Assignment
Retype every line from the beginning of the entries through the line containing "Stocke tes formulaires fiscaux et tes 1099 au", including that line, and copy each one character for character.

[Saved data entries]
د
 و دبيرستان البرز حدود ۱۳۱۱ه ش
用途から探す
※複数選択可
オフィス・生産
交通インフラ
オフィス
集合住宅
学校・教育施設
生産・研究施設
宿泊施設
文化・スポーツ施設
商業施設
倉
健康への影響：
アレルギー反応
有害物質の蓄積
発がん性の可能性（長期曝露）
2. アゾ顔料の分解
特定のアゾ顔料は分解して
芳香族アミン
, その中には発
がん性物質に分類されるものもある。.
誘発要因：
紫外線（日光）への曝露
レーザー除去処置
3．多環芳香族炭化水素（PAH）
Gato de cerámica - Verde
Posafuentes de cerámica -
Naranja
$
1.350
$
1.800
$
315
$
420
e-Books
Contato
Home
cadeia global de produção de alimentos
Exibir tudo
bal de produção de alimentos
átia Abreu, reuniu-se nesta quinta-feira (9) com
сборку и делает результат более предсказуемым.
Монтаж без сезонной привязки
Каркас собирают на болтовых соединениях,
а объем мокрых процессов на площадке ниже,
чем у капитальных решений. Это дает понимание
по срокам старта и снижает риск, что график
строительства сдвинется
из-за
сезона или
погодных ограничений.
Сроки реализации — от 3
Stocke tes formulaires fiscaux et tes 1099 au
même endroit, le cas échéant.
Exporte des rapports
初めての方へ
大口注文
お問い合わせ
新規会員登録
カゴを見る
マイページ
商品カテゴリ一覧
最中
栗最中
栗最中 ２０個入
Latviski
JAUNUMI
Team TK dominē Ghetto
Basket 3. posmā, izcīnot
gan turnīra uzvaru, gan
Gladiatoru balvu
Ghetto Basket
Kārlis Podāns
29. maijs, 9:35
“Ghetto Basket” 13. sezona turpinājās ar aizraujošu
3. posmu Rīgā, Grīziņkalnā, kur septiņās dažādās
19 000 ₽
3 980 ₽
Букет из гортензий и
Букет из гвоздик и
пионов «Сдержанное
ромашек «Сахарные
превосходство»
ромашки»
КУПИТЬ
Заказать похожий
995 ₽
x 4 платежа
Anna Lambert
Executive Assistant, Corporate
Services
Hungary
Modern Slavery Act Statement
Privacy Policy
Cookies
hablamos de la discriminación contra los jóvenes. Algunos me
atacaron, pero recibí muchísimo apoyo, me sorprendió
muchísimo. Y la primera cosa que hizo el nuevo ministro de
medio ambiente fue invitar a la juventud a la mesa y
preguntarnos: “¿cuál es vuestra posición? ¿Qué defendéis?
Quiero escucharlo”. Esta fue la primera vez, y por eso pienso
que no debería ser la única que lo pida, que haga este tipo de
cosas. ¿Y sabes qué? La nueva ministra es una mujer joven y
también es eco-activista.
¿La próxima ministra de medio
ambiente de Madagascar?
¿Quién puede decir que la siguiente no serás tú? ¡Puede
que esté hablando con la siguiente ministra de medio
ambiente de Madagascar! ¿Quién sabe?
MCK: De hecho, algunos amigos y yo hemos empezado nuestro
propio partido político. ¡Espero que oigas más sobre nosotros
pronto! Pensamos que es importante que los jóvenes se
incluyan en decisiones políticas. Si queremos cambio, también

Answer to the problem
د
 و دبيرستان البرز حدود ۱۳۱۱ه ش
用途から探す
※複数選択可
オフィス・生産
交通インフラ
オフィス
集合住宅
学校・教育施設
生産・研究施設
宿泊施設
文化・スポーツ施設
商業施設
倉
健康への影響：
アレルギー反応
有害物質の蓄積
発がん性の可能性（長期曝露）
2. アゾ顔料の分解
特定のアゾ顔料は分解して
芳香族アミン
, その中には発
がん性物質に分類されるものもある。.
誘発要因：
紫外線（日光）への曝露
レーザー除去処置
3．多環芳香族炭化水素（PAH）
Gato de cerámica - Verde
Posafuentes de cerámica -
Naranja
$
1.350
$
1.800
$
315
$
420
e-Books
Contato
Home
cadeia global de produção de alimentos
Exibir tudo
bal de produção de alimentos
átia Abreu, reuniu-se nesta quinta-feira (9) com
сборку и делает результат более предсказуемым.
Монтаж без сезонной привязки
Каркас собирают на болтовых соединениях,
а объем мокрых процессов на площадке ниже,
чем у капитальных решений. Это дает понимание
по срокам старта и снижает риск, что график
строительства сдвинется
из-за
сезона или
погодных ограничений.
Сроки реализации — от 3
Stocke tes formulaires fiscaux et tes 1099 au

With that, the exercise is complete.